The Department of Social Work Education at Fresno State is working to increase the number of Native American graduates in the department through implementation of SERVE: Indigenous Community Social Workers for Change.
The goal of the SERVE program is to preserve the culture of Native American children and families, particularly those working in the area of child welfare. SERVE also seeks to foster leadership development and partnerships among tribal nations and indigenous communities in Fresno County.
Fresno State is surrounded by 24 counties with large Native American populations.“Despite the large number of tribes in the region of Central California, that number is not reflected through the number of Native American students on campus”, said Dr. Virginia Rondero Hernandez, principal investigator and chair in the Department of Social Work Education.
There has been a 50 percent decrease in American Indian and Alaska Native students within a 10-year period at Fresno State, according to 2012 data from the University’s Office of Institutional Effectiveness. Among master’s level students, the two-year graduation rate fell from 100 percent in 2003 to 33 percent in 2010.
“These numbers are alarming in the social work arena given the disproportionate representation of Native American children in the child welfare system in the region and nation,” Rondero Hernandez said. “These children account for 0.9 percent of the population in the U.S., yet they make up 2.1 percent of the population in foster care.”
In December, Fresno State announced its American Indian Recruitment and Resource Initiative with the goal to double the number of American Indian students enrolling at Fresno State by fall 2016.
In the Social Work Education Department, a project coordinator will be hired through SERVE to recruit and provide outreach to Native American students interested in applying for a bachelor’s or master’s degree in social work with a specialization in child welfare, which is offered through the department’s Title IV-E program.
The project coordinator will work with Native American students in field placements and internships in tribal agencies or agencies that work with a large tribal population, as well as to help identify and build relationships with tribal communities.

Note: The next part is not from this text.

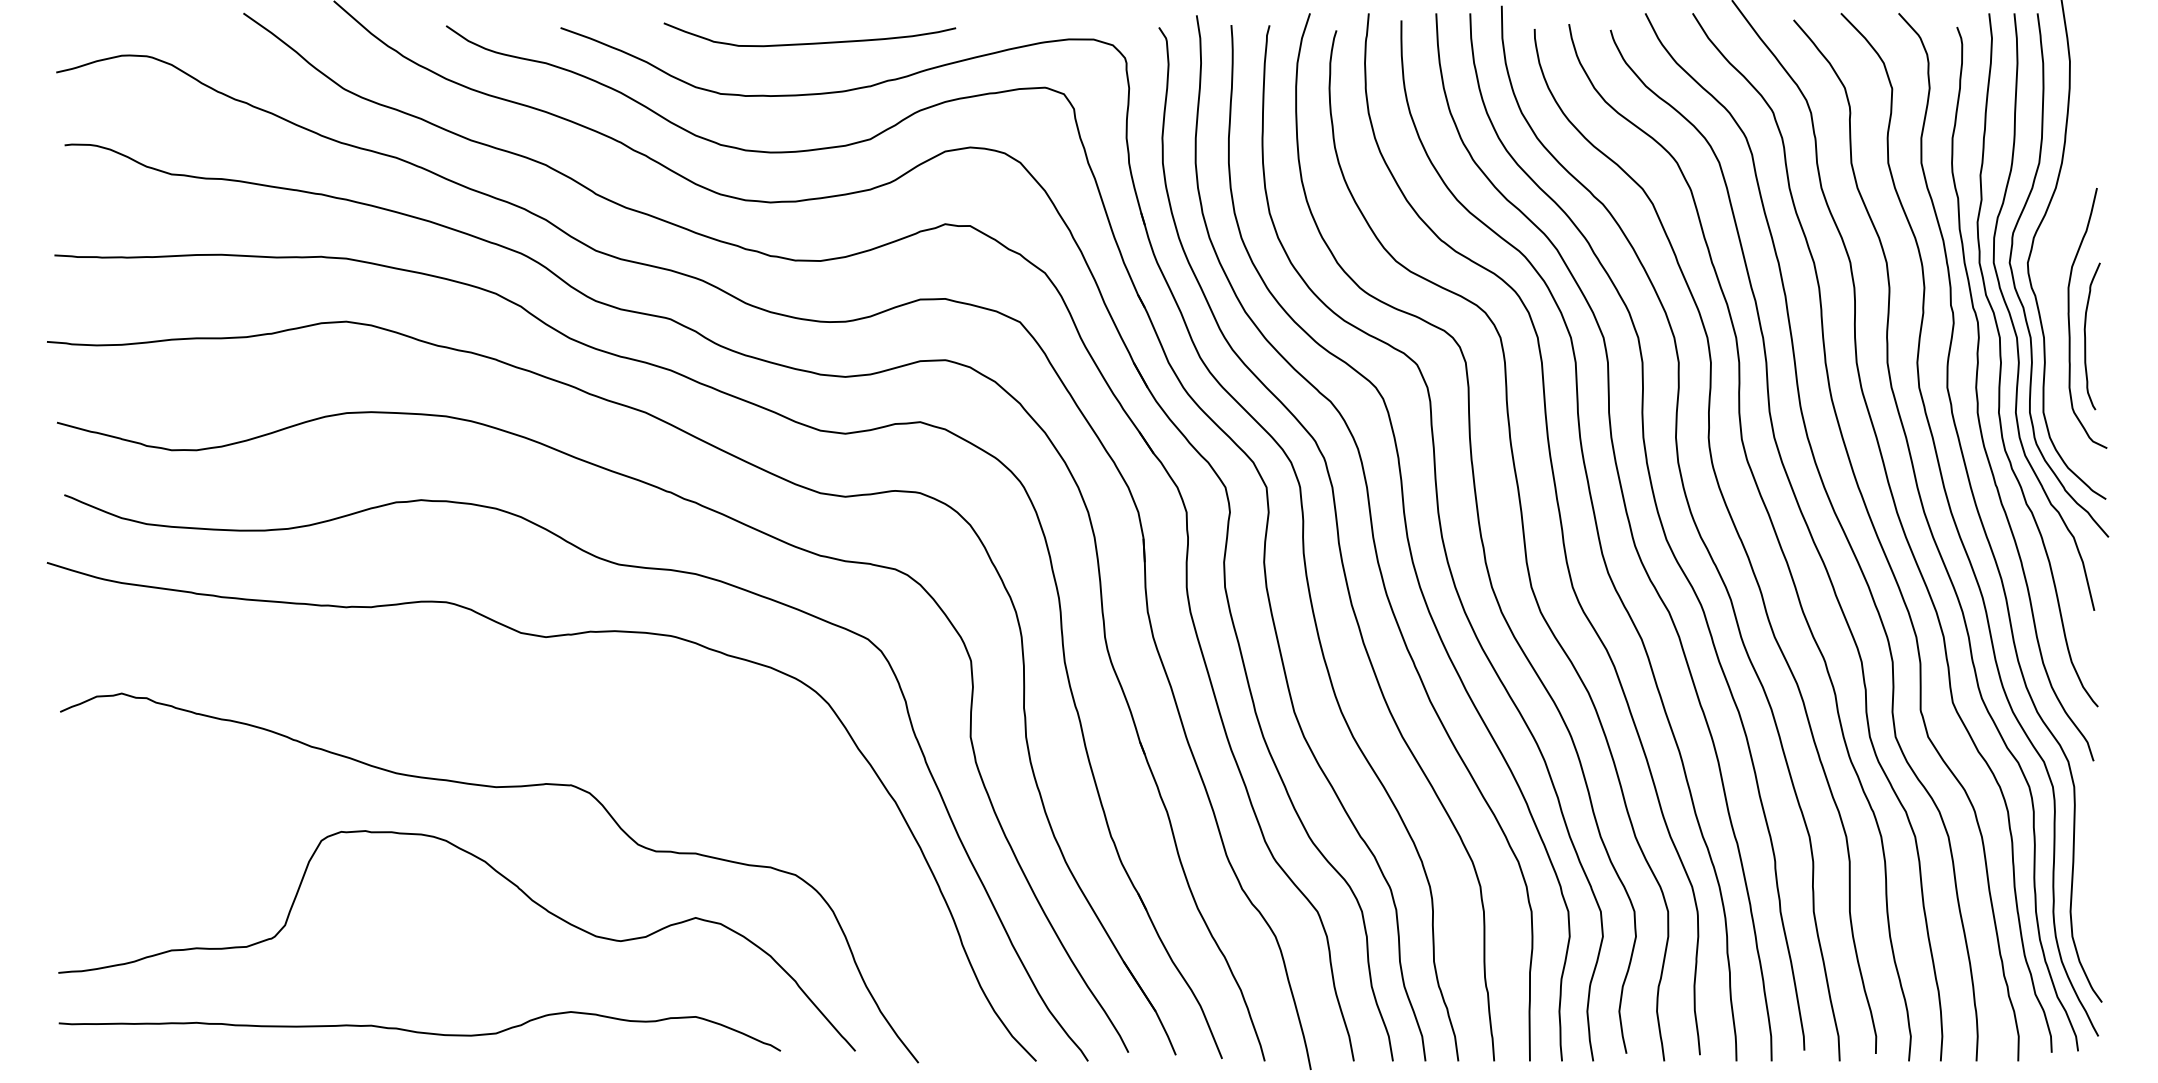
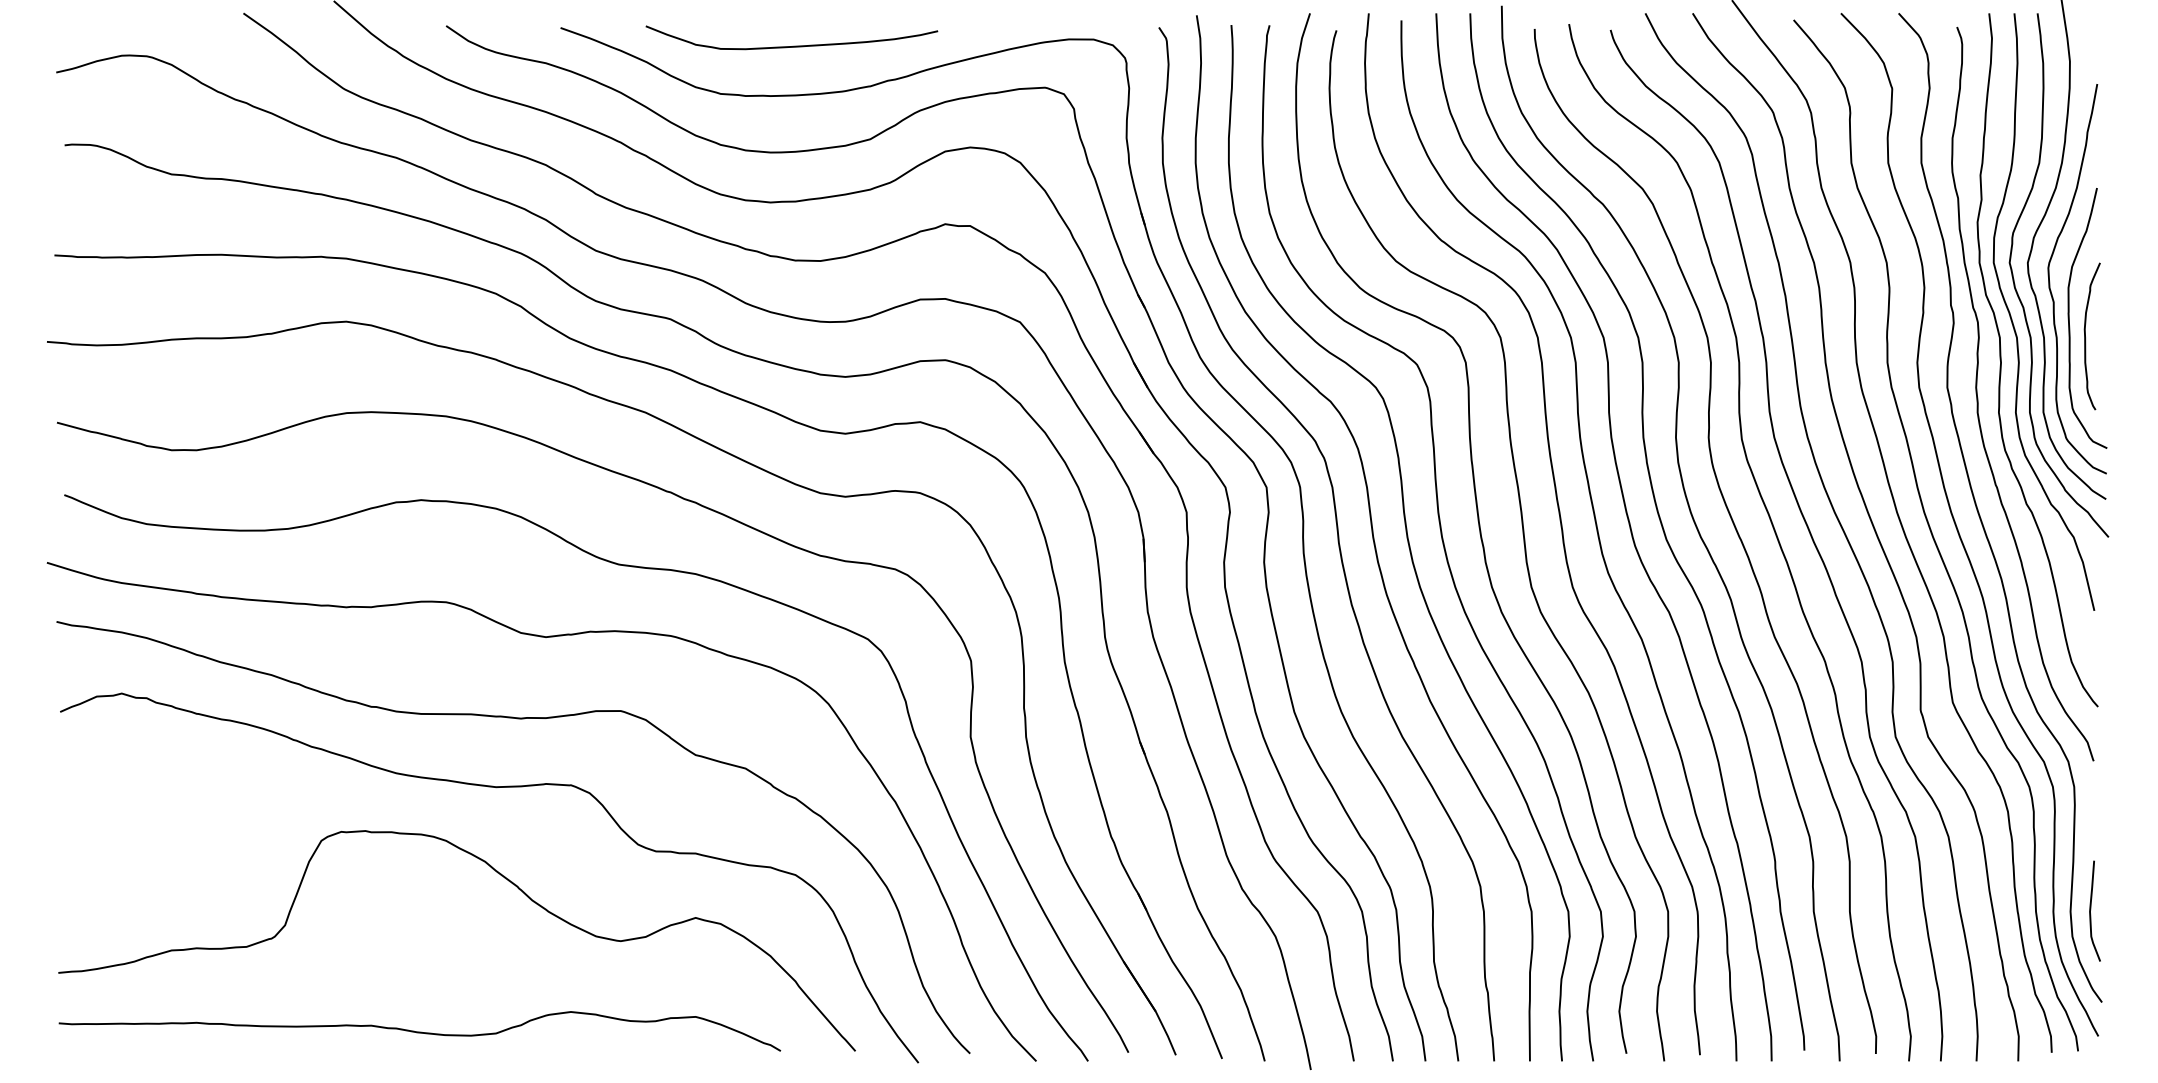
curve at (811, 42) position: (811, 42) -> (793, 45)
curve at (2050, 282): none -> present
curve at (517, 719): none -> present
curve at (2091, 909): none -> present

According to the 2011 National Indian Education Study, almost two-thirds of American Indian and Alaska Native eighth graders never speak with a school counselor regarding high school courses or future college plans. At the high school level, 25 percent of these students were without diplomas.
“It’s important to continue letting youth in rural and urban areas know that higher education at Fresno State is an option for them,” said Hector Cerda, regional coordinator with the California Youth Connection. “We need to target them at a younger age and give them this information so they can be exposed. Producing and training more social workers who can then go back into tribal communities as child welfare and social workers is crucial.”
Cerda, a Fresno State alumnus, received his bachelor’s (2008) and master’s (2011) and was responsible for founding the First Nations Student organization on campus in 2006.
Fresno State joins three other California State University campuses that have implemented the SERVE program: CSU Stanislaus, Humboldt State and San Diego State.
SERVE was founded in 1981 through the University of California, Berkeley American Indian/Alaskan Native Program in Social Welfare, known then as the American Indian Recruitment Program. It was adopted by the California Social Work Education Center in 1999 and expanded in 2011 to increase statewide outreach across all regions and communities.